Dr Dorota Jarret and Nikki Jennings will present their findings on genetic tools in Rubus and Ribes breeding, prepared with colleagues at the Institute Dr Dominic Williams and Dr Julie Graham.

The event, in its 12th year, will be held in Zurich, Switzerland, at the end of June, with over 200 delegates attending, and is sponsored by James Hutton Institute. 

Jarret is a keynote speaker at the symposium, presenting a paper on the development and use of genetic tools in Rubus and Ribes breeding at JHI.

The paper acknowledges the significant challenges in growing Rubus and Ribes crops, describing the modern breeding techniques being developed to address these at the JHI, and their transfer to the James Hutton Limited (JHL) soft fruit breeding programmes.

JHL currently runs berry-breeding consortiums for raspberries, strawberries, blackcurrants, blackberries and blueberries, made up of berry breeders, and part funded by the Scottish government and AHDB.

Jarret said: “It’s always nerve wracking to present to a roomful of one’s peers, many of whom have been true inspiration to me throughout my scientific career however, for both myself and Nikki to be invited to present and indeed, open the programme, is testament to the global reputation and respect of the work of the James Hutton Institute and the breeding programmes delivered by James Hutton Limited.  

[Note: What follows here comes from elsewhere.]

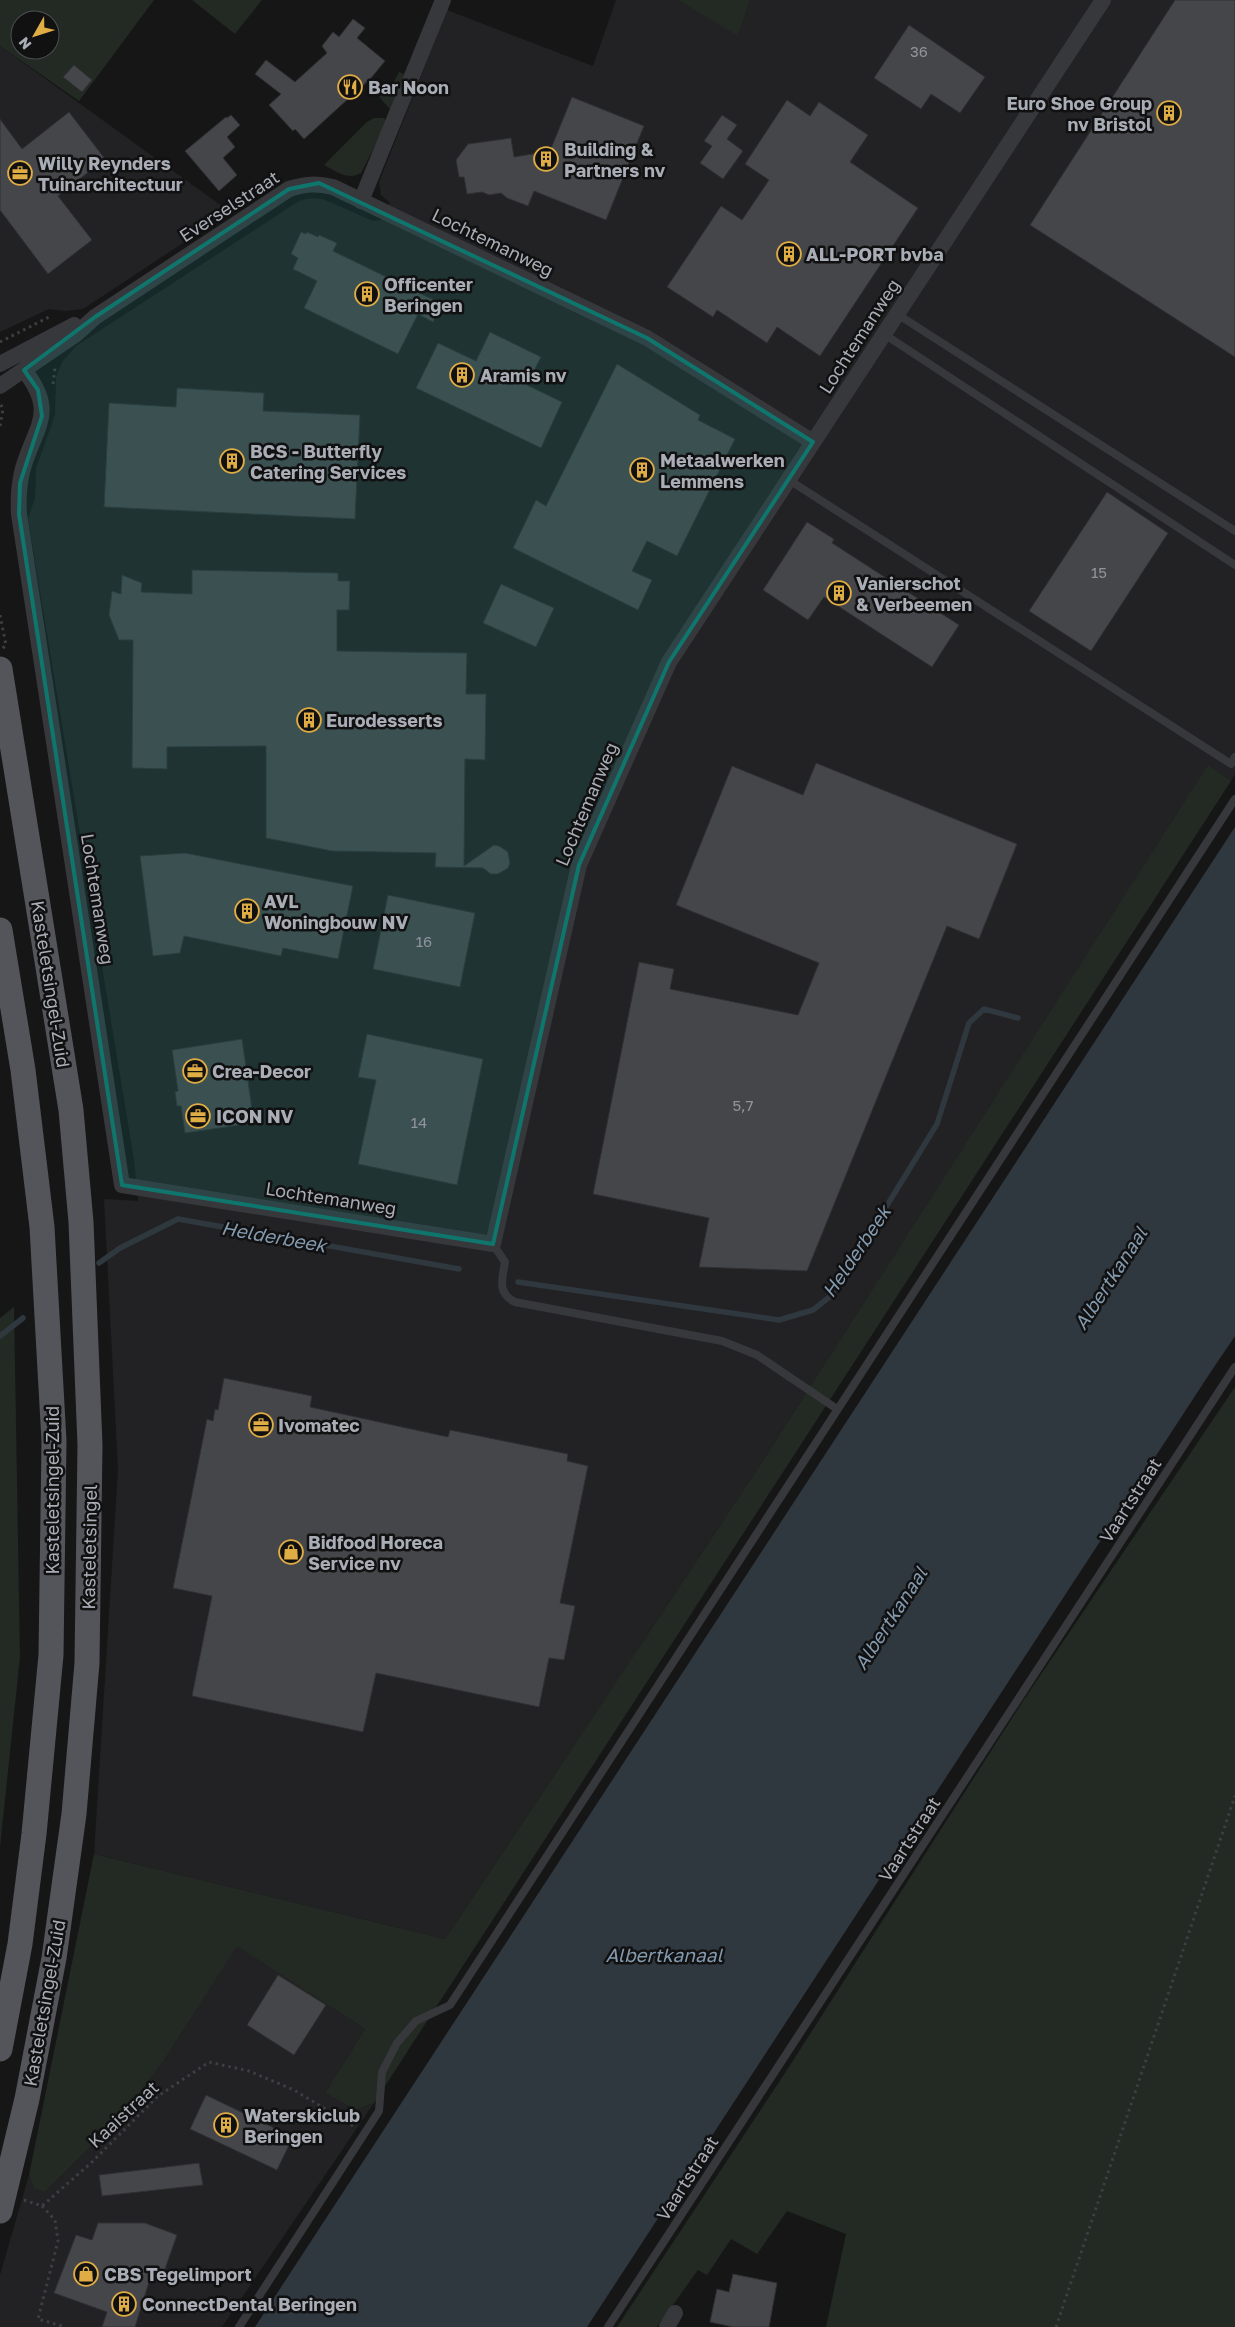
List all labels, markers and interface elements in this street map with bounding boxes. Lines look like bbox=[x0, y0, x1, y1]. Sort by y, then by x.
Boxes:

“We are thrilled to have the opportunity to promote our work and that of our Hutton group colleagues, on such a high profile platform.”

Jennings will present at the symposium on raspberry breeding in Scotland, discussing the promising material emerging for the European industry to meet grower demands of lower agronomical and financial inputs. 

She will also touch on the market assisted selection techniques developed at JHI, used to speed up the commercial selection process for the raspberry-breeding programme.